-- Input data follows --

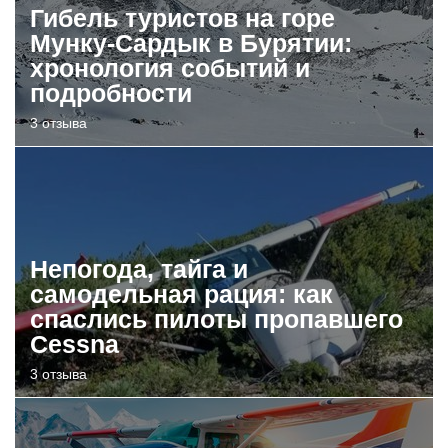
Гибель туристов на горе
Мунку-Сардык в Бурятии:
хронология событий и
подробности
3 отзыва
Непогода, тайга и
самодельная рация: как
спаслись пилоты пропавшего
Cessna
3 отзыва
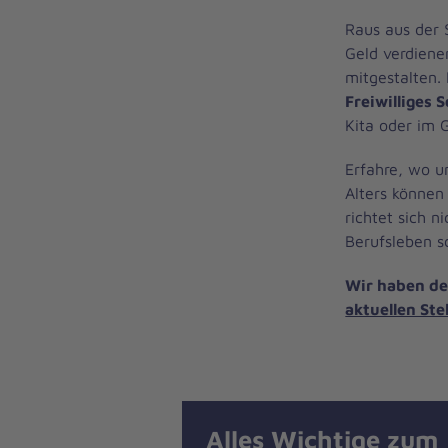
Raus aus der 
Geld verdiene
mitgestalten. 
Freiwilliges S
Kita oder im 
Erfahre, wo u
Alters können
richtet sich n
Berufsleben s
Wir haben de
aktuellen Ste
Alles Wichtige zum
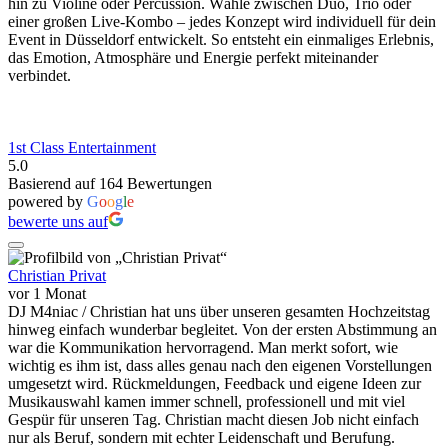
hin zu Violine oder Percussion. Wähle zwischen Duo, Trio oder
einer großen Live-Kombo – jedes Konzept wird individuell für dein
Event in Düsseldorf entwickelt. So entsteht ein einmaliges Erlebnis,
das Emotion, Atmosphäre und Energie perfekt miteinander
verbindet.
1st Class Entertainment
5.0
Basierend auf 164 Bewertungen
powered by
G
o
o
g
l
e
bewerte uns auf
Christian Privat
vor 1 Monat
DJ M4niac / Christian hat uns über unseren gesamten Hochzeitstag
hinweg einfach wunderbar begleitet. Von der ersten Abstimmung an
war die Kommunikation hervorragend. Man merkt sofort, wie
wichtig es ihm ist, dass alles genau nach den eigenen Vorstellungen
umgesetzt wird. Rückmeldungen, Feedback und eigene Ideen zur
Musikauswahl kamen immer schnell, professionell und mit viel
Gespür für unseren Tag. Christian macht diesen Job nicht einfach
nur als Beruf, sondern mit echter Leidenschaft und Berufung.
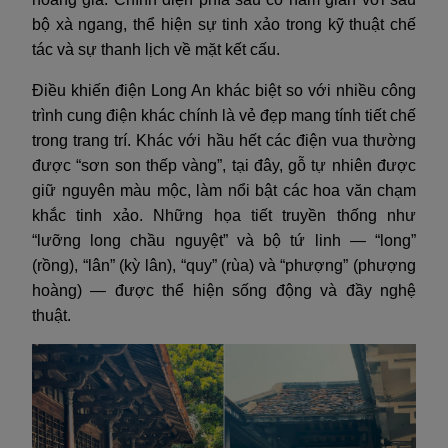
bộ xà ngang, thể hiện sự tinh xảo trong kỹ thuật chế
tác và sự thanh lịch về mặt kết cấu.
Điều khiến điện Long An khác biệt so với nhiều công
trình cung điện khác chính là vẻ đẹp mang tính tiết chế
trong trang trí. Khác với hầu hết các điện vua thường
được “sơn son thếp vàng”, tại đây, gỗ tự nhiên được
giữ nguyên màu mộc, làm nổi bật các hoa văn chạm
khắc tinh xảo. Những họa tiết truyền thống như
“lưỡng long chầu nguyệt” và bộ tứ linh — “long”
(rồng), “lân” (kỳ lân), “quy” (rùa) và “phượng” (phượng
hoàng) — được thể hiện sống động và đầy nghệ
thuật.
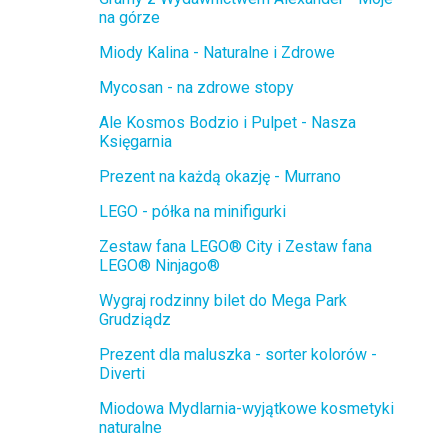
na górze
Miody Kalina - Naturalne i Zdrowe
Mycosan - na zdrowe stopy
Ale Kosmos Bodzio i Pulpet - Nasza
Księgarnia
Prezent na każdą okazję - Murrano
LEGO - półka na minifigurki
Zestaw fana LEGO® City i Zestaw fana
LEGO® Ninjago®
Wygraj rodzinny bilet do Mega Park
Grudziądz
Prezent dla maluszka - sorter kolorów -
Diverti
Miodowa Mydlarnia-wyjątkowe kosmetyki
naturalne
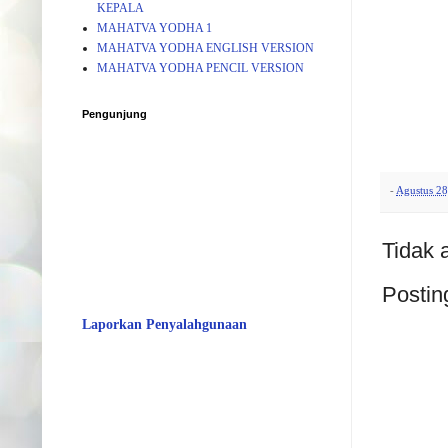
KEPALA
MAHATVA YODHA 1
MAHATVA YODHA ENGLISH VERSION
MAHATVA YODHA PENCIL VERSION
Pengunjung
-
Agustus 28
Tidak 
Postin
Laporkan Penyalahgunaan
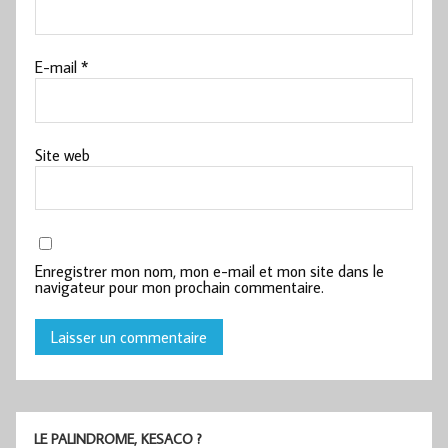
E-mail
*
Site web
Enregistrer mon nom, mon e-mail et mon site dans le
navigateur pour mon prochain commentaire.
LE PALINDROME, KESACO ?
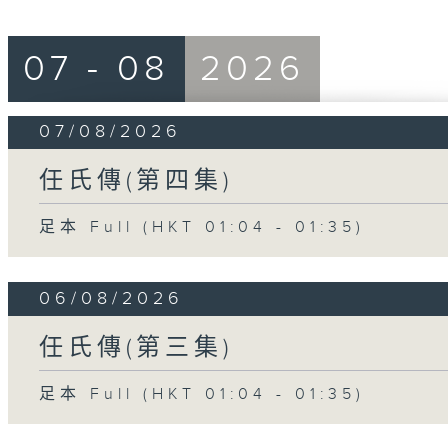
07 - 08
2026
07/08/2026
任氏傳(第四集)
足本 Full (HKT 01:04 - 01:35)
06/08/2026
任氏傳(第三集)
足本 Full (HKT 01:04 - 01:35)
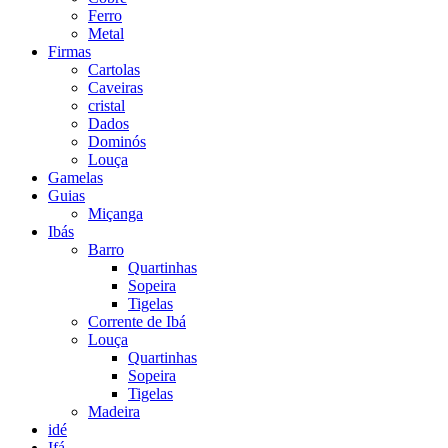
Ferro
Metal
Firmas
Cartolas
Caveiras
cristal
Dados
Dominós
Louça
Gamelas
Guias
Miçanga
Ibás
Barro
Quartinhas
Sopeira
Tigelas
Corrente de Ibá
Louça
Quartinhas
Sopeira
Tigelas
Madeira
idé
Ifá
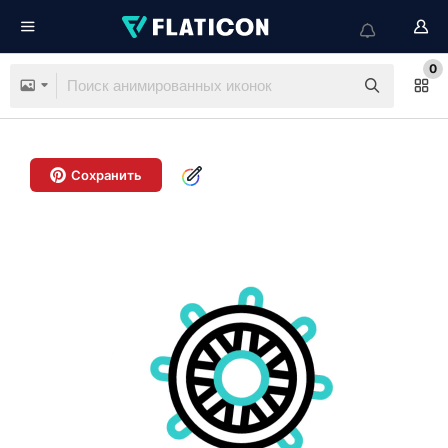
0
Сохранить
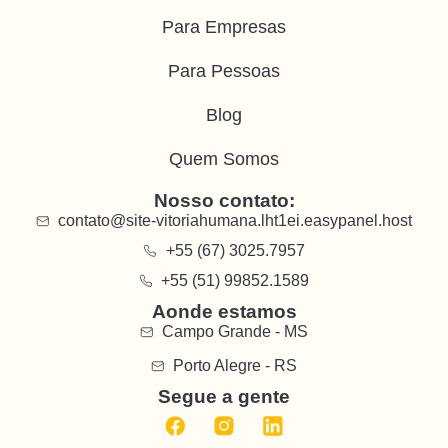
Para Empresas
Para Pessoas
Blog
Quem Somos
Nosso contato:
contato@site-vitoriahumana.lht1ei.easypanel.host
+55 (67) 3025.7957
+55 (51) 99852.1589
Aonde estamos
Campo Grande - MS
Porto Alegre - RS
Segue a gente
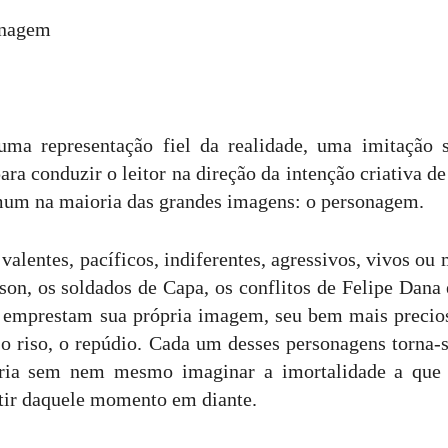
onagem
 uma representação fiel da realidade, uma imitação 
ara conduzir o leitor na direção da intenção criativa 
mum na maioria das grandes imagens: o personagem.
es, pacíficos, indiferentes, agressivos, vivos ou m
on, os soldados de Capa, os conflitos de Felipe Dana 
 emprestam sua própria imagem, seu bem mais precios
 o riso, o repúdio. Cada um desses personagens torna-
ória sem nem mesmo imaginar a imortalidade a que 
tir daquele momento em diante.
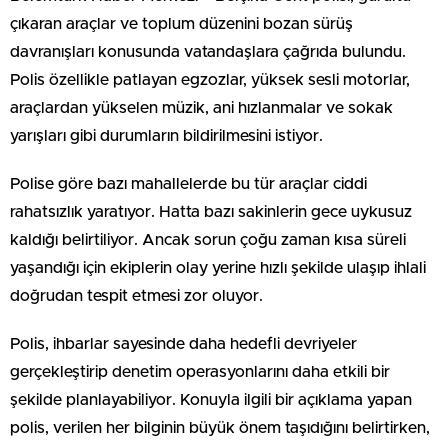
çıkaran araçlar ve toplum düzenini bozan sürüş
davranışları konusunda vatandaşlara çağrıda bulundu.
Polis özellikle patlayan egzozlar, yüksek sesli motorlar,
araçlardan yükselen müzik, ani hızlanmalar ve sokak
yarışları gibi durumların bildirilmesini istiyor.
Polise göre bazı mahallelerde bu tür araçlar ciddi
rahatsızlık yaratıyor. Hatta bazı sakinlerin gece uykusuz
kaldığı belirtiliyor. Ancak sorun çoğu zaman kısa süreli
yaşandığı için ekiplerin olay yerine hızlı şekilde ulaşıp ihlali
doğrudan tespit etmesi zor oluyor.
Polis, ihbarlar sayesinde daha hedefli devriyeler
gerçekleştirip denetim operasyonlarını daha etkili bir
şekilde planlayabiliyor. Konuyla ilgili bir açıklama yapan
polis, verilen her bilginin büyük önem taşıdığını belirtirken,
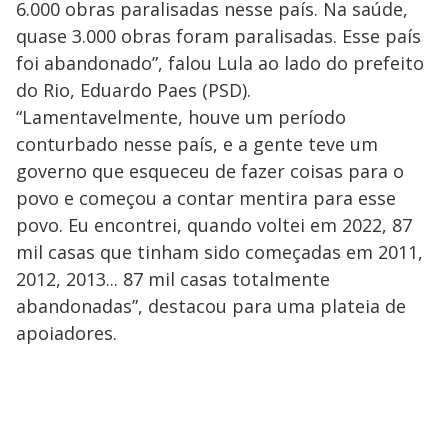
6.000 obras paralisadas nesse país. Na saúde,
quase 3.000 obras foram paralisadas. Esse país
foi abandonado”, falou Lula ao lado do prefeito
do Rio, Eduardo Paes (PSD).
“Lamentavelmente, houve um período
conturbado nesse país, e a gente teve um
governo que esqueceu de fazer coisas para o
povo e começou a contar mentira para esse
povo. Eu encontrei, quando voltei em 2022, 87
mil casas que tinham sido começadas em 2011,
2012, 2013... 87 mil casas totalmente
abandonadas”, destacou para uma plateia de
apoiadores.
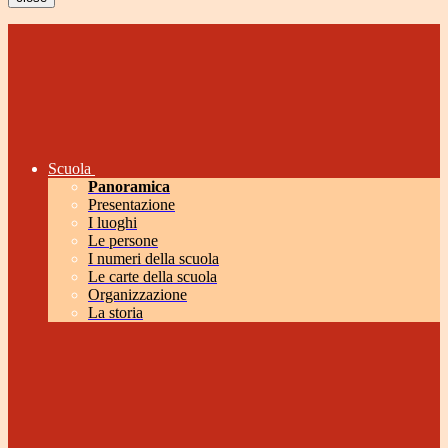
Scuola
Panoramica
Presentazione
I luoghi
Le persone
I numeri della scuola
Le carte della scuola
Organizzazione
La storia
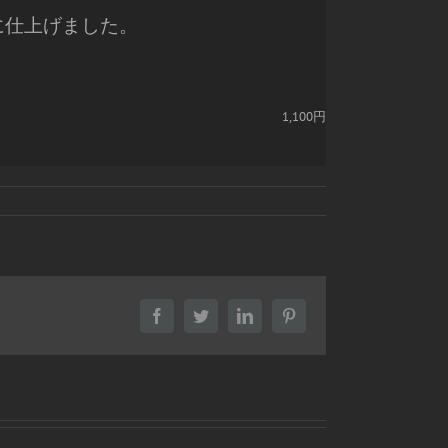
に仕上げました。
1,100円
Facebook
Twitter
LinkedIn
Pinterest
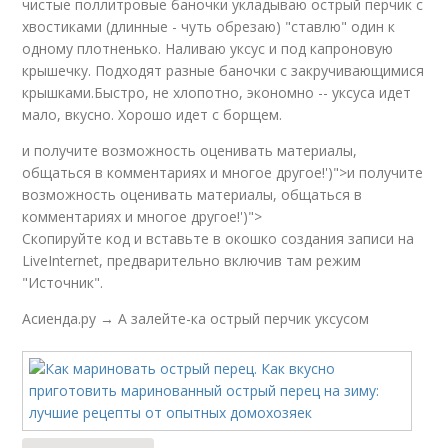
чистые поллитровые баночки укладываю острый перчик с
хвостиками (длинные - чуть обрезаю) "ставлю" один к
одному плотненько. Наливаю уксус и под капроновую
крышечку. Подходят разные баночки с закручивающимися
крышками.Быстро, не хлопотно, экономно -- уксуса идет
мало, вкусно. Хорошо идет с борщем.
и получите возможность оценивать материалы,
общаться в комментариях и многое другое!')">и получите
возможность оценивать материалы, общаться в
комментариях и многое другое!')">
Скопируйте код и вставьте в окошко создания записи на
LiveInternet, предварительно включив там режим
"Источник".
Асиенда.ру → А залейте-ка острый перчик уксусом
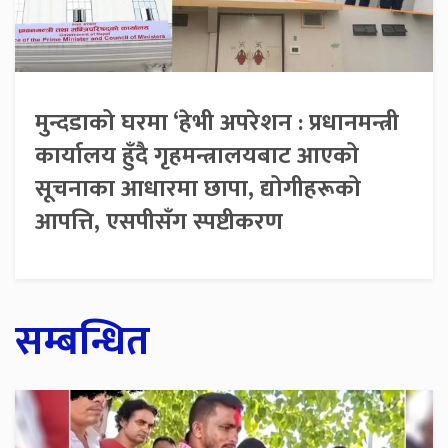
मुन्दडाको घरमा ‘हेभी अपरेशन : प्रधानमन्त्री
कार्यालय हुँदै गृहमन्त्रालयबाट आएको
सूचनाका आधारमा छापा, द्योगीहरूको
आपत्ति, एसपीसँग स्पष्टीकरण
सम्बन्धित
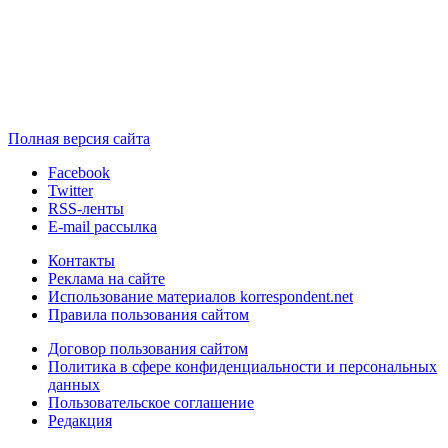
Полная версия сайта
Facebook
Twitter
RSS-ленты
E-mail рассылка
Контакты
Реклама на сайте
Использование материалов korrespondent.net
Правила пользования сайтом
Договор пользования сайтом
Политика в сфере конфиденциальности и персональных
данных
Пользовательское соглашение
Редакция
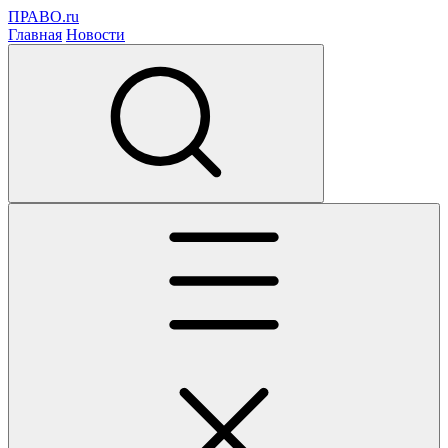
ПРАВО.ru
Главная
Новости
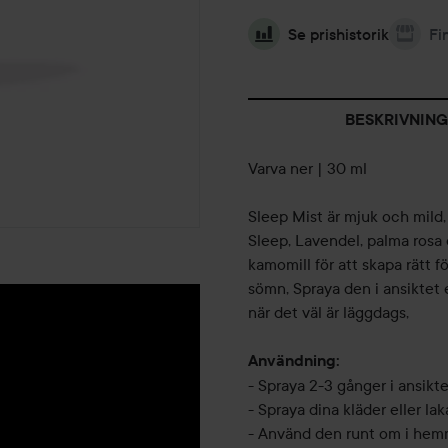
Se prishistorik
Fi
BESKRIVNING
Varva ner | 30 ml
Sleep Mist är mjuk och mild
Sleep, Lavendel, palma rosa
kamomill för att skapa rätt f
sömn, Spraya den i ansiktet 
när det väl är läggdags,
Användning:
- Spraya 2-3 gånger i ansikt
- Spraya dina kläder eller lak
- Använd den runt om i hemm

-- Input data concluded --

• Directions:
Reproduce the text of the entries line for line, starting at the line that contains "Полная версия сайта" and ending at the final line of the entries, with both of those lines included. Leave the pictures out.

• Solution for this task:
Полная версия сайта
Facebook
Twitter
RSS-ленты
E-mail рассылка
Контакты
Реклама на сайте
Использование материалов korrespondent.net
Правила пользования сайтом
Договор пользования сайтом
Политика в сфере конфиденциальности и персональных
данных
Пользовательское соглашение
Редакция
ПРАВО.ru
Главная
Новости
Se prishistorik
Fi
BESKRIVNING
Varva ner | 30 ml
Sleep Mist är mjuk och mild
Sleep, Lavendel, palma rosa
kamomill för att skapa rätt f
sömn, Spraya den i ansiktet 
när det väl är läggdags,
Användning:
- Spraya 2-3 gånger i ansikt
- Spraya dina kläder eller lak
- Använd den runt om i hemm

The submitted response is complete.